THE WALKING PDEAD – Seconda Stagione

PROLOGO: Sbagliate Creanza, 150 abitanti trapassati e resuscitati grazie alle esalazioni d’un mefitico smacchiatore. Ingredienti sbagliati, macchie persistenti, comunità in decomposizione. Il responsabile, involontario, abbandonata ogni carica politica, vaga per le strade del paese, forse diretto a casa. SE esiste ancora un luogo da chiamare “casa”.

E’ notte, le strade sono avvolte in un’oscurità che non può essere neppure intaccata dall’esile falce di luna a malapena distinguibile in un cielo fitto di nubi. L’ex-sindaco e forse anche ex-tintore Luca avanza barcollando lungo il viale principale di Sbagliate Creanza. A differenza dei suoi compaesani, non sta subendo gli effetti di una lenta decomposizione: proprio per evitare di subire quella trasformazione, si è amputato un braccio, medicandosi poi alla meglio. Sa di essere svenuto e non gli occorre l’orologio – che, del resto, si è fermato – per capire d’essere rimasto incosciente per alcune ore. L’ultima volta che ha perso coscienza, il mondo si è capovolto: chi è vivo è un sopravvissuto, i morti governano seguendo logiche morte e non più sepolte.

Gliel’avevano detto, che la politica si stava estinguendo. Nessuno aveva previsto QUELLO sviluppo, però. Non è questo che ha in testa, mentre cerca di mettere un passo avanti all’altro, intontito dal dolore e dall’orrore; non è questo che lo angustia mentre tiene con la mano rimasta – chissà perché – il braccio amputato. Quasi riesce a sorridere al paradosso: è il braccio sinistro, “mi sono amputato la sinistra”. Di sicuro, qualcuno lo accuserà di grave cedimento alla destra conservatrice.

“Diranno che ho messo la sinistra in mano alla destra” e davvero quasi riesce a ridere – ma non esiste più, una cosa come ‘ridere’: i cittadini di Sbagliate Creanza non ridono, ghignano a denti e gengive scoperti. Nessuno ride, tutti si lamentano. Un lamento continuo. Funebre. “E’ colpa della crisi”, pensa Luca, domandandosi se per caso quell’argomento, dopo tanto tempo, non sia da superare. Non è solo la crisi, è anche qualcos’altro. Magari, uno smacchiatore sbagliato: e lo sporco, invece di scomparire, si diffonde. L’idea gli sembra interessante ma un’ombra furtiva interrompe i suoi dolenti pensieri (la testa non è l’unica parte che gli duole, anche il braccio gli fa parecchio male. Quello amputato, of course), oltre a spaventarlo. Un’ombra piccola, agile, veloce.

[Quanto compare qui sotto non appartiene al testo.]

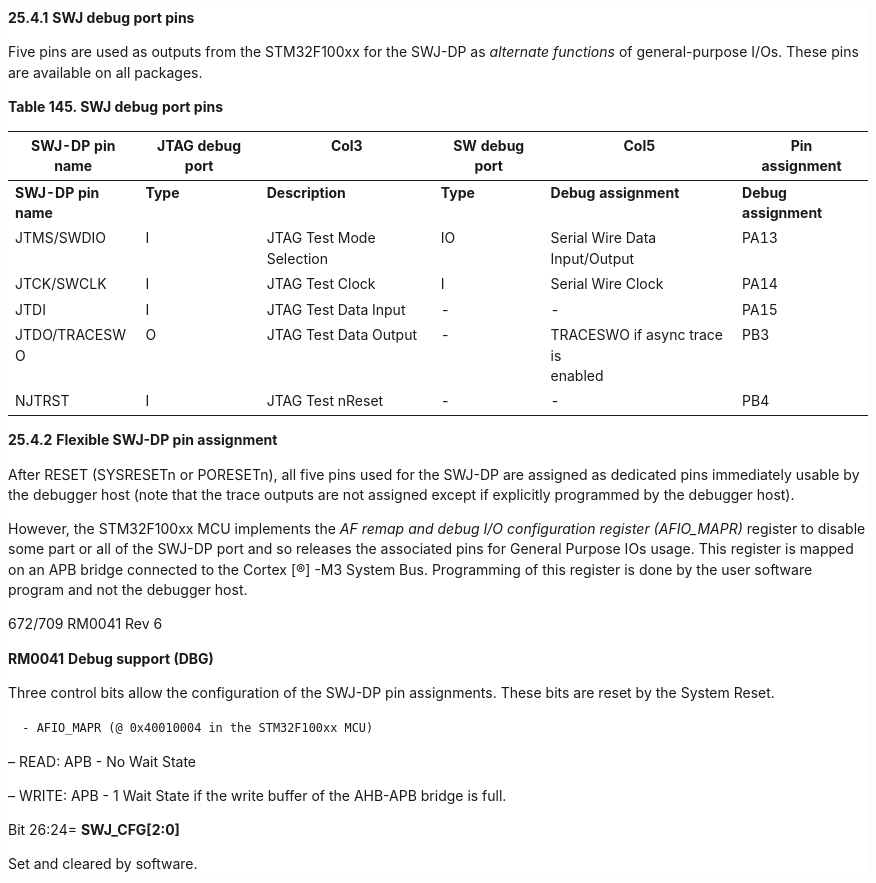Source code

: 
**25.4.1** **SWJ debug port pins**


Five pins are used as outputs from the STM32F100xx for the SWJ-DP as _alternate functions_
of general-purpose I/Os. These pins are available on all packages.


**Table 145. SWJ debug** **port pins**

|SWJ-DP pin name|JTAG debug port|Col3|SW debug port|Col5|Pin<br>assignment|
|---|---|---|---|---|---|
|**SWJ-DP pin name**|**Type**|**Description**|**Type**|**Debug assignment**|**Debug assignment**|
|JTMS/SWDIO|I|JTAG Test Mode Selection|IO|Serial Wire Data Input/Output|PA13|
|JTCK/SWCLK|I|JTAG Test Clock|I|Serial Wire Clock|PA14|
|JTDI|I|JTAG Test Data Input|-|-|PA15|
|JTDO/TRACESWO|O|JTAG Test Data Output|-|TRACESWO if async trace is<br>enabled|PB3|
|NJTRST|I|JTAG Test nReset|-|-|PB4|



**25.4.2** **Flexible SWJ-DP pin assignment**


After RESET (SYSRESETn or PORESETn), all five pins used for the SWJ-DP are assigned
as dedicated pins immediately usable by the debugger host (note that the trace outputs are
not assigned except if explicitly programmed by the debugger host).


However, the STM32F100xx MCU implements the _AF remap and debug I/O configuration_
_register (AFIO_MAPR)_ register to disable some part or all of the SWJ-DP port and so
releases the associated pins for General Purpose IOs usage. This register is mapped on an
APB bridge connected to the Cortex [®] -M3 System Bus. Programming of this register is done
by the user software program and not the debugger host.


672/709 RM0041 Rev 6


**RM0041** **Debug support (DBG)**


Three control bits allow the configuration of the SWJ-DP pin assignments. These bits are
reset by the System Reset.


      - AFIO_MAPR (@ 0x40010004 in the STM32F100xx MCU)


– READ: APB - No Wait State


–
WRITE: APB - 1 Wait State if the write buffer of the AHB-APB bridge is full.


Bit 26:24= **SWJ_CFG[2:0]**


Set and cleared by software.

Un bambino. Riesce a vederlo, avvicinandosi, grazie alla debole ed oscillante luce d’un vecchio lampione (quante volte ha messo nel programma elettorale il rifacimento dell’illuminazione stradale? Mancavano sempre i fondi..); un bambino, in mezzo alla strada, a quell’ora. Lo osserva, ha il volto girato da una parte, sembra quasi imbarazzato per essere stato visto. Entrambi si scrutano, in silenzio. Luca sa di non essere un bello spettacolo; nel contempo, vorrebbe poter vedere bene in viso il bambino, per capire. Per sapere.

Sapere se è del tutto vivo. Oppure, no.

Decide di rompere gli indugi. “Ciao. Io sono Luca. Tu come ti chiami?”. Nessuna risposta. “E’ un po’ tardi per una passeggiata. Cosa ci fai qui?”. A questa domanda, il bambino decide di rispondere.

“Ti sto osservando”. “Scusa?”, risponde Luca, presagendo un’altra pessima svolta nella giornata. “Perché mi stavi osservando? Mi vuoi dire come ti chiami?”

“Mi chiamo Matteo e ti osservo perché voglio fare il sindaco ed il segretario di partito”

“Si, eh? Da grande?”

“No, da subito. Tanto, te quanto duri, ancora?”